1. Identify key clients.

Obviously, you do not have to worry about every client, but it is important to take care of your most important clients. If you have already identified clients as "A", "B" and "C" clients, then you have done a lot of the work.

When you identify key clients, you will want to take into account the following factors:

  • Audit or tax client
  • Annual fees
  • Services provided
  • Realization and profitability of the engagement
  • Client reputation in the marketplace
  • Importance of client to your niche area
  • History of client services and service peculiarities about client

2. Identify key client advisors.

Care must be taken when transitioning a client to a new service provider. The ideal situation would be to transition the client to another partner or manager who already has familiarity with the client. Having more than one person in the firm serving as a relationship manager is a foundational strategy for effective client transition. The retiring partner and the managing partner/executive committee should approve all transfers.
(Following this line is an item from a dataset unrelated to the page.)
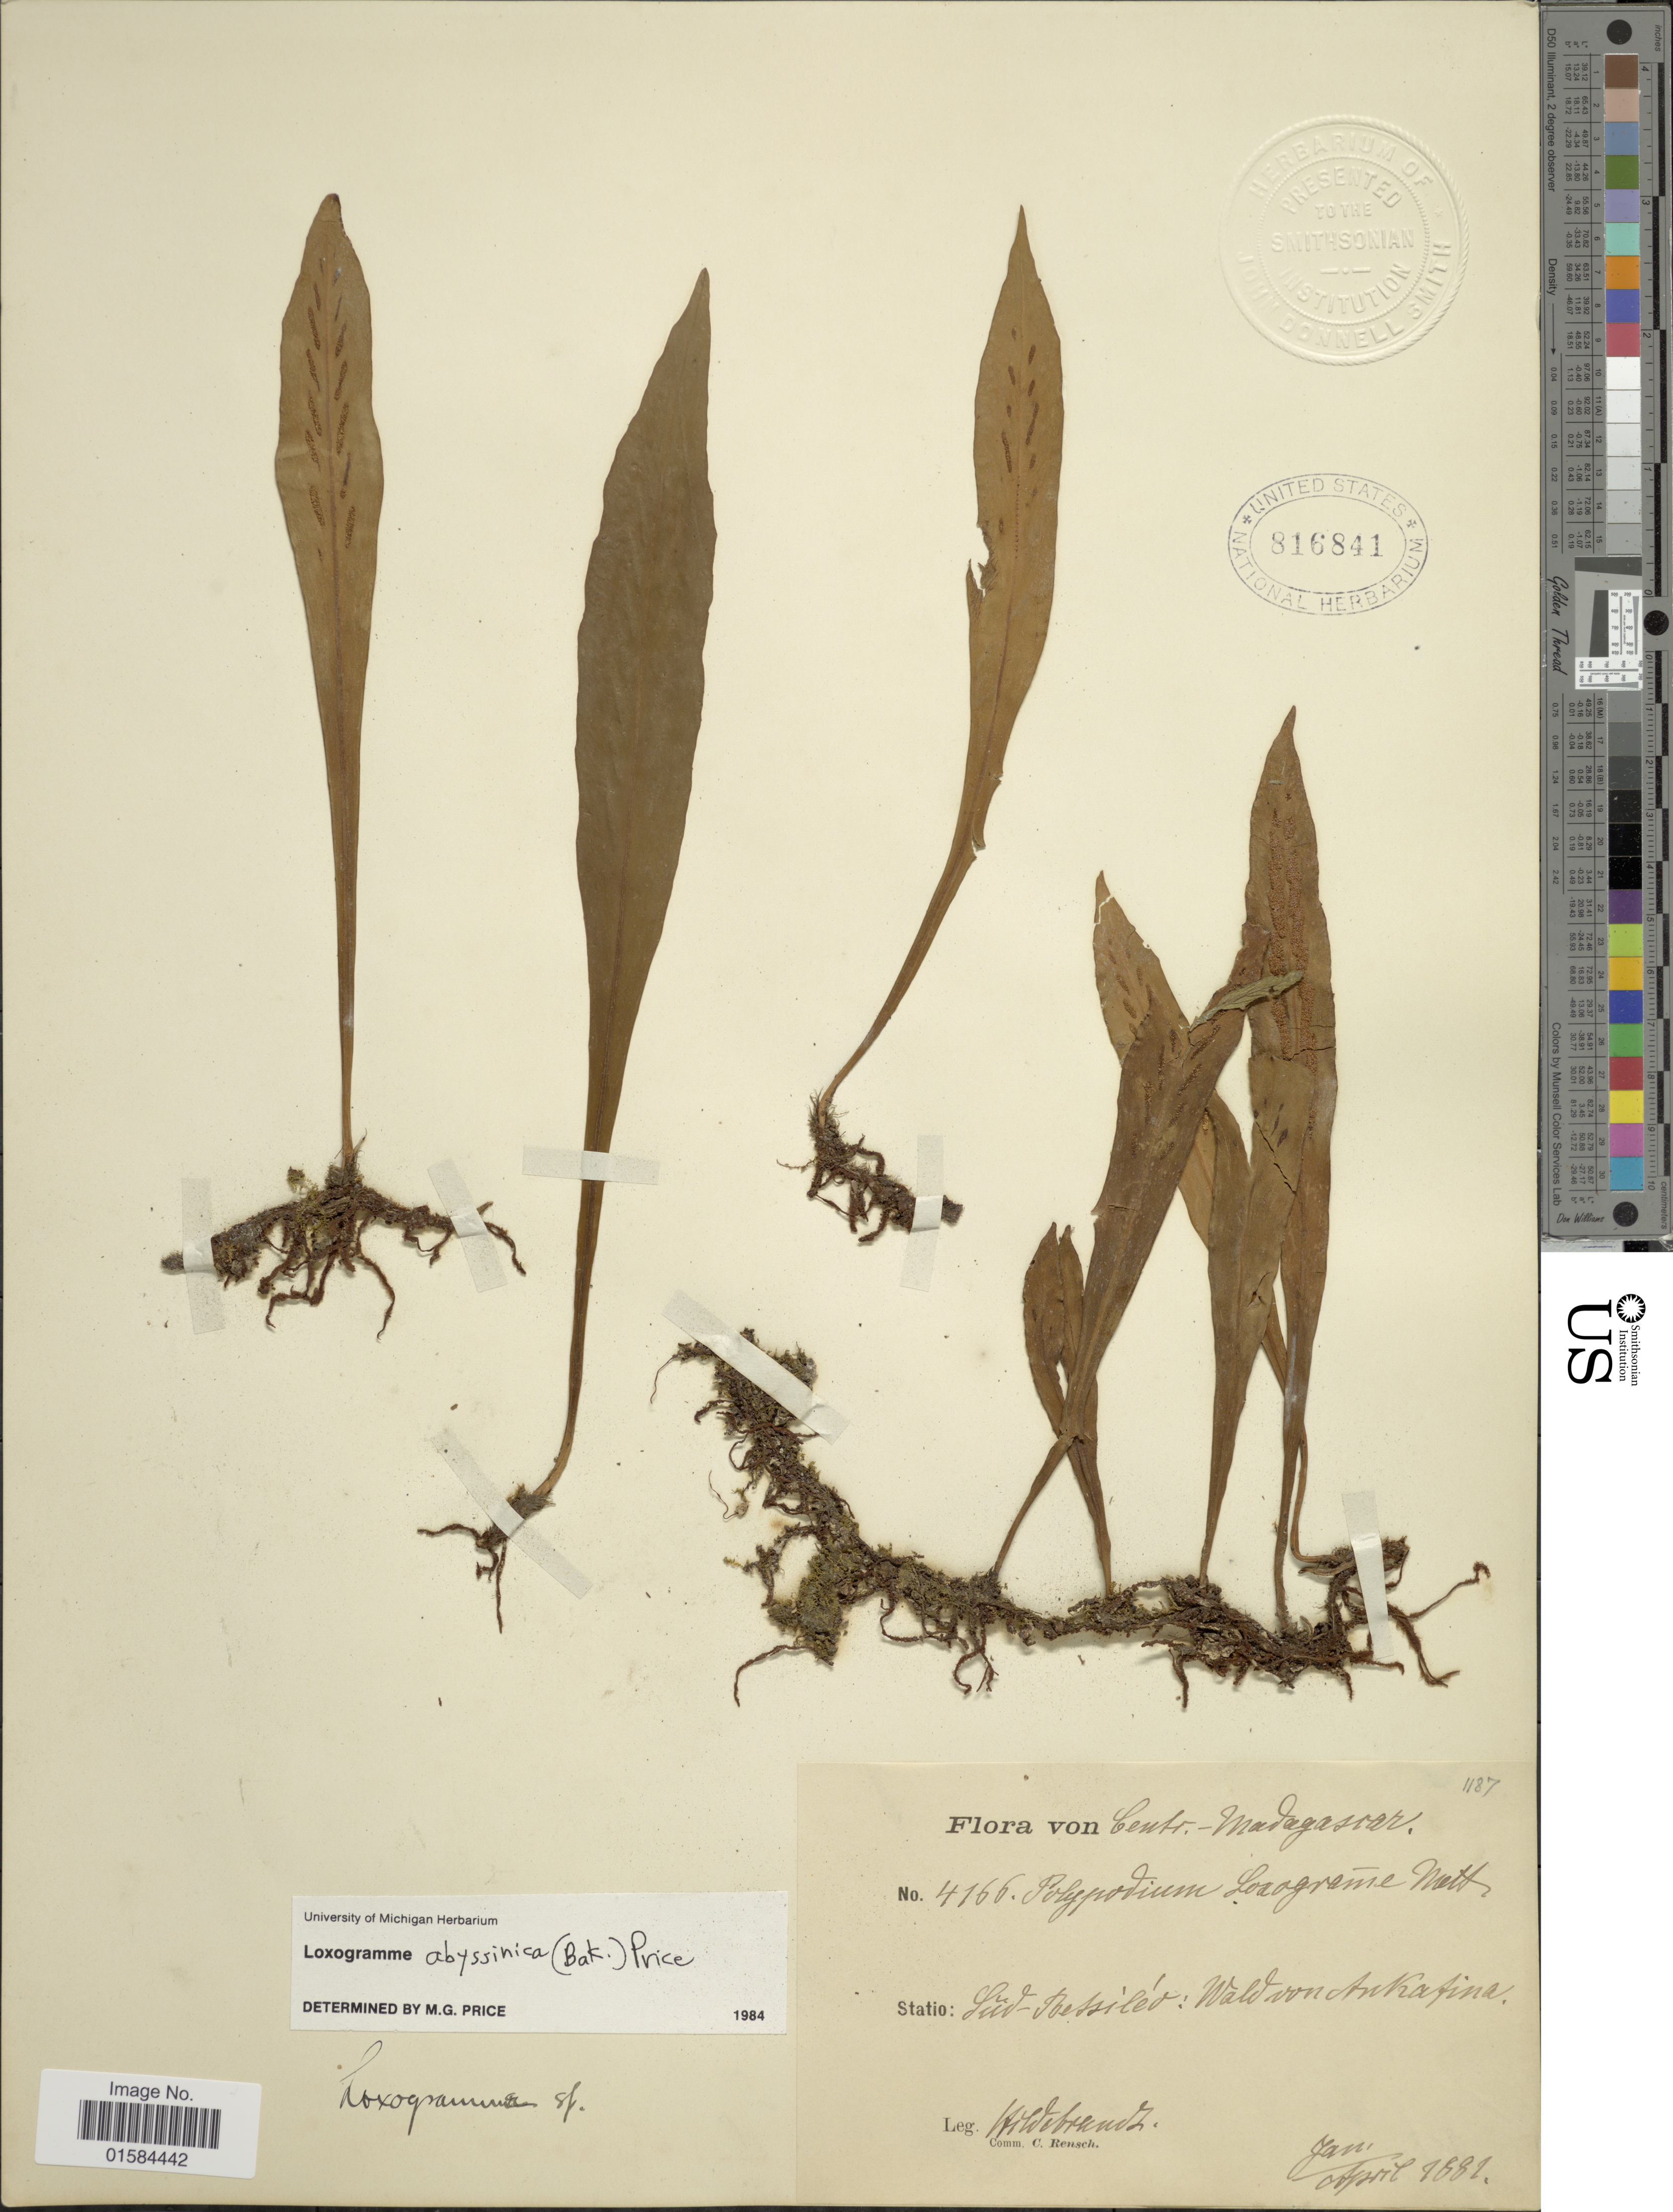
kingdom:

When you identify key client advisors, take into consideration the following factors:

  • The individual's knowledge of the client and/or the industry/niche
  • The chemistry and personality of the new advisor with the client
  • The existing workload of the new advisor
  • The willingness and enthusiasm of the new advisors to take on the client – never push a key client account to another service provider

3. Maintain upfront communication.

It is important to involve the client in the transition process. This is usually a multistep approach.

  • First, you need to inform the client that you will be retiring in the next two to three years.
  • Second, that as an important client of the firm, you want to make sure that they continue to receive the same level of service they have been receiving.
  • Third, you want to discuss with them the potential person who would take over the account.
  • Fourth, introduce them to the individual so that they can become comfortable with their new service provider while you are still with the firm.

4. Plan one-on-one meetings.

Key client accounts deserve and require a face-to-face meeting. This is an important time to let the client know your retirement plans and get their input into the transition plan.

As the new partner proceeds through the grooming process, all communications should be handled by the new partner. A post-engagement review is handled by the new partner and the transitioning partner. Finally, the "new partner" is ready to handle every aspect of the client relationship while the retiring partner assumes a supervisory position.

5. Maintain fees.

During the first year of transition, you will probably want to maintain current fees for the client engagement, or raise them slightly. It is important that you do not provide the client with opportunities to look elsewhere.

6. Schedule a first-year followup meeting.

It is important to have a followup meeting with the client after either six months or one year after the new partner takes over. This can be done by the managing partner or the firm's marketing director. This provides the client with a vehicle to voice any dissatisfaction with the service or service provider.